Throughout Crunch 1 and Crunch 2, there have been various discussions and changes regarding the evaluation metrics (MSE vs Pearson vs Spearman). However, it remains unclear which metrics will be used. There are also concerns that the current metrics may not align with state-of-the-art metrics referenced in recent literature (cell-wise vs gene-wise correlation).
It is challenging to optimize models effectively without a clear understanding of the challenge objectives. Could you kindly provide more details on the evaluation metrics soon?
@enzo@cruncher-abde Would it be possible to add the Spearman computed gene-wise to the leaderboard as a side column just to look at it while we are waiting for decision? It requires a small tweak in the code and anyway the metrics are not decided yet. Maybe it will be even helpful for the final decision.
Hi, here is a gene-wise implementation similar to your cell-wise implementation. Also, I am including a second shorter implementation with less transformation - just utilizing pandas.
import pandas
import numpy
import scipy
def _spearman_cell_wise(
prediction: pandas.DataFrame,
y_test: pandas.DataFrame,
):
cell_count = len(y_test.index)
weight_on_cells = numpy.ones(cell_count) / cell_count
A = y_test.to_numpy()
B = prediction.to_numpy()
rank_A = scipy.stats.rankdata(A, axis=1)
rank_B = scipy.stats.rankdata(B, axis=1)
corrs_cell = (
numpy.multiply(rank_A - numpy.mean(rank_A), rank_B - numpy.mean(rank_B)).mean(axis=1)
/ (numpy.std(rank_A, axis=1) * numpy.std(rank_B, axis=1))
)
corrs_cell[numpy.isnan(corrs_cell)] = 0
return numpy.sum(weight_on_cells * corrs_cell)
def _spearman_gene_wise(
prediction: pd.DataFrame,
y_test: pd.DataFrame,
):
# Ensure that y_test and prediction have the same number of columns
assert prediction.shape[1] == y_test.shape[1], "Prediction and y_test must have the same number of features (columns)"
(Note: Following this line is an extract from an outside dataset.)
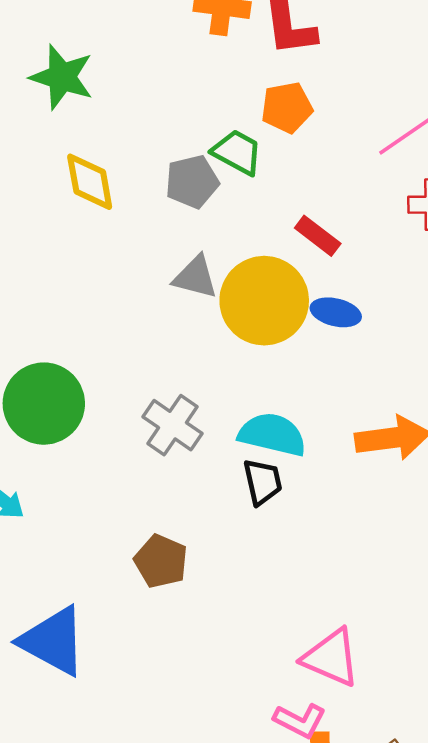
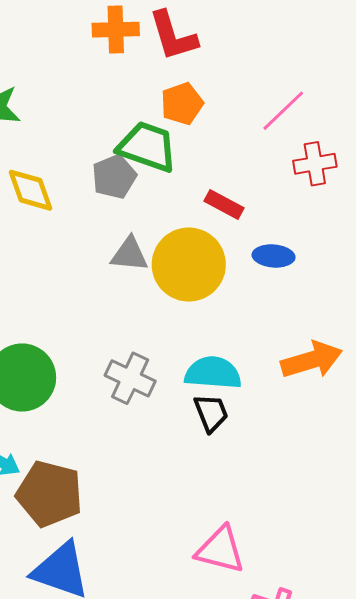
green trapezoid: (237, 152) -> (147, 147), size x1.4
blue ellipse: (336, 312) -> (274, 256), moved
brown pentagon: (161, 561) -> (49, 494), moved, size x1.5
pink triangle: (331, 658) -> (220, 550), moved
feature_count = prediction.shape[1]
weight_on_features = np.ones(feature_count) / feature_count
# Convert DataFrames to numpy arrays for easier manipulation
A = y_test.to_numpy()
B = prediction.to_numpy()
# Compute ranks for both y_test and prediction for each feature (column-wise)
rank_A = scipy.stats.rankdata(A, axis=0) # Rank along features (columns)
rank_B = scipy.stats.rankdata(B, axis=0)
# Compute Spearman correlation for each feature
corrs_feature = (
np.multiply(rank_A - np.mean(rank_A, axis=0), rank_B - np.mean(rank_B, axis=0)).mean(axis=0)
/ (np.std(rank_A, axis=0) * np.std(rank_B, axis=0))
)
# Handle any NaNs in correlation values (can happen if there's no variation in a feature)
corrs_feature[np.isnan(corrs_feature)] = 0
# Return the weighted sum of feature-wise correlations
return np.sum(weight_on_features * corrs_feature)
def _spearman_cell_wise(
prediction: pandas.DataFrame,
y_test: pandas.DataFrame,
):
score = A.corrwith(B, method="spearman", axis=1).fillna(0).mean()
return score
def _spearman_gene_wise(
prediction: pandas.DataFrame,
y_test: pandas.DataFrame,
):
score = A.corrwith(B, method="spearman", axis=0).fillna(0).mean()
return score
I encourage you to use the second simpler implementation, which only utilizes pandas. You could also easily switch to the person correlation if needed.
I originally just implemented what the broad team gave me.
Making a mistake here would be horrible. Just copy-pasting their code make my responsability lighter.